Bailey is 50 pounds and we got the Medium for her, I am sure we will have to get a bigger one in a few months when she gets bigger.

We only got it a month ago and her walking is so much better. She used to pull several times during our walk (and I am always on walks with my son in the stroller) and now she's doing so much better it's so much easier on walks. The only thing I am still working on is her jumping up. Whenever a dog or a person stops by she gets so excited and jumps up and she gets tangled in the harness.


----------



## momtoMax (Apr 21, 2009)

Penny & Maggie's Mom said:


> Personally, I LOVE this one: www.walkyourdogwithlove.com The sizes fit a wider range and I really like the longer front connection.


 
Max and Jake are used to walking in the front. Will this work for them?


----------



## Penny & Maggie's Mom (Oct 4, 2007)

momtoMax said:


> Max and Jake are used to walking in the front. Will this work for them?


Watch some of the videos on the site and you'll be able to see how the dogs naturally walk to your side. It is a front connecting harness like the sensation and some of the others.


----------



## fostermom (Sep 6, 2007)

All three of my dogs are in a large Easy Walk Harness. I do turn my Lab mix's over so it doesn't rub her chest. My dogs range from 60-77 lbs and 22"-25" tall.


----------



## Phillyfisher (Jan 9, 2008)

We started Tucker on an Easy Walk. Eventually, he figured out how to pull on it.  He is now on a Gentle Leader and it works very well. Something to think about-


----------



## Maya's Mom (Apr 13, 2009)

Maya has the large and she is 55 pounds. It is almost as small as it will go, but not quite. I think she was about 50 pounds when we got it and it was adjusted to as small as possible. I didn't want to get a medium and then have to buy another one in a couple months, so I got the large when she was about 7 months old. I LOVE the Easy Walk harness. It makes walking her very easy. She really doesn't pull with it. I have a nerve disorder in my foot, and it could cause me major problems if I re-injured my foot, even if a very minor injury. With the Easy Walk I don't have to worry about slipping if she pulls while I'm on ice. If she really pulls, it just turns her around to face me. The only thing I don't like about the harness is that a couple times when she has pulled suddenly on it (basically only when she was first getting used to it), it made her fall over. It didn't hurt her, but I felt bad about it. I don't understand why people let their dogs drah them all over the place when something as simple as this harness works so well. Maya really doesn't mind it.


----------



## Mighty Casey and Samson's Mom (Jul 16, 2008)

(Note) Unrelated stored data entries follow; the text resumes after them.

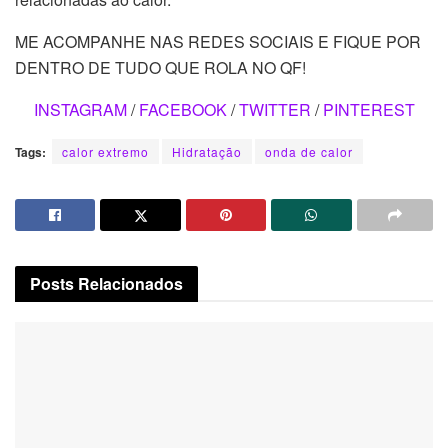
ME ACOMPANHE NAS REDES SOCIAIS E FIQUE POR
DENTRO DE TUDO QUE ROLA NO QF!
INSTAGRAM
/
FACEBOOK
/
TWITTER
/
PINTEREST
Tags:
calor extremo
Hidratação
onda de calor
Posts
Relacionados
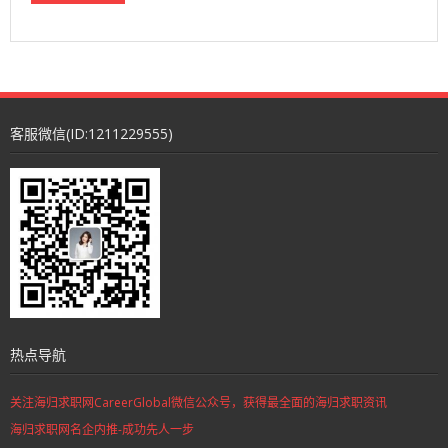
客服微信(ID:1211229555)
热点导航
关注海归求职网CareerGlobal微信公众号，获得最全面的海归求职资讯
海归求职网名企内推-成功先人一步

My 3 year old, 24 inch, 82 lb Casey wears a size large in Easy Walk, and it could be adjusted even bigger.
The Easy Walk harnesses are amazing...I would not walk Casey without one! He could totally drag me into traffic if he saw a rabbit without one...and he is an obedience trained dog! He has used one since he was 6 months old and has never figured out "how to pull" on it. We tried the nose ones with our past goldens with little success.


----------



## Rhapsody in Gold (Dec 22, 2007)

I have three Goldens who have "easy walk" harnesses. My male is 85 pounds - he is unusually tall and lean. My females are 55 pounds. They are no were near as tall as my male. All three wear size large. I have adjusted the straps to fit them. My trainer recommended the "easy walk" harness for our male. The females really walk well without it; however, the outer part of my right elbow has been sore and I've been told by my doctor it is from overuse (like tennis elbow or golfer's elbow). So everyone wears a harness as a safe measure.


----------



## supperwood1213 (Jan 12, 2010)

Penny & Maggie's Mom said:


> Personally, I LOVE this one: www.walkyourdogwithlove.com The sizes fit a wider range and I really like the longer front connection.


Hi, thanks for your sharing site. Really a good recommendation. I will planning to select one for my dog (Jenly)  Cause more comfortable for her.


----------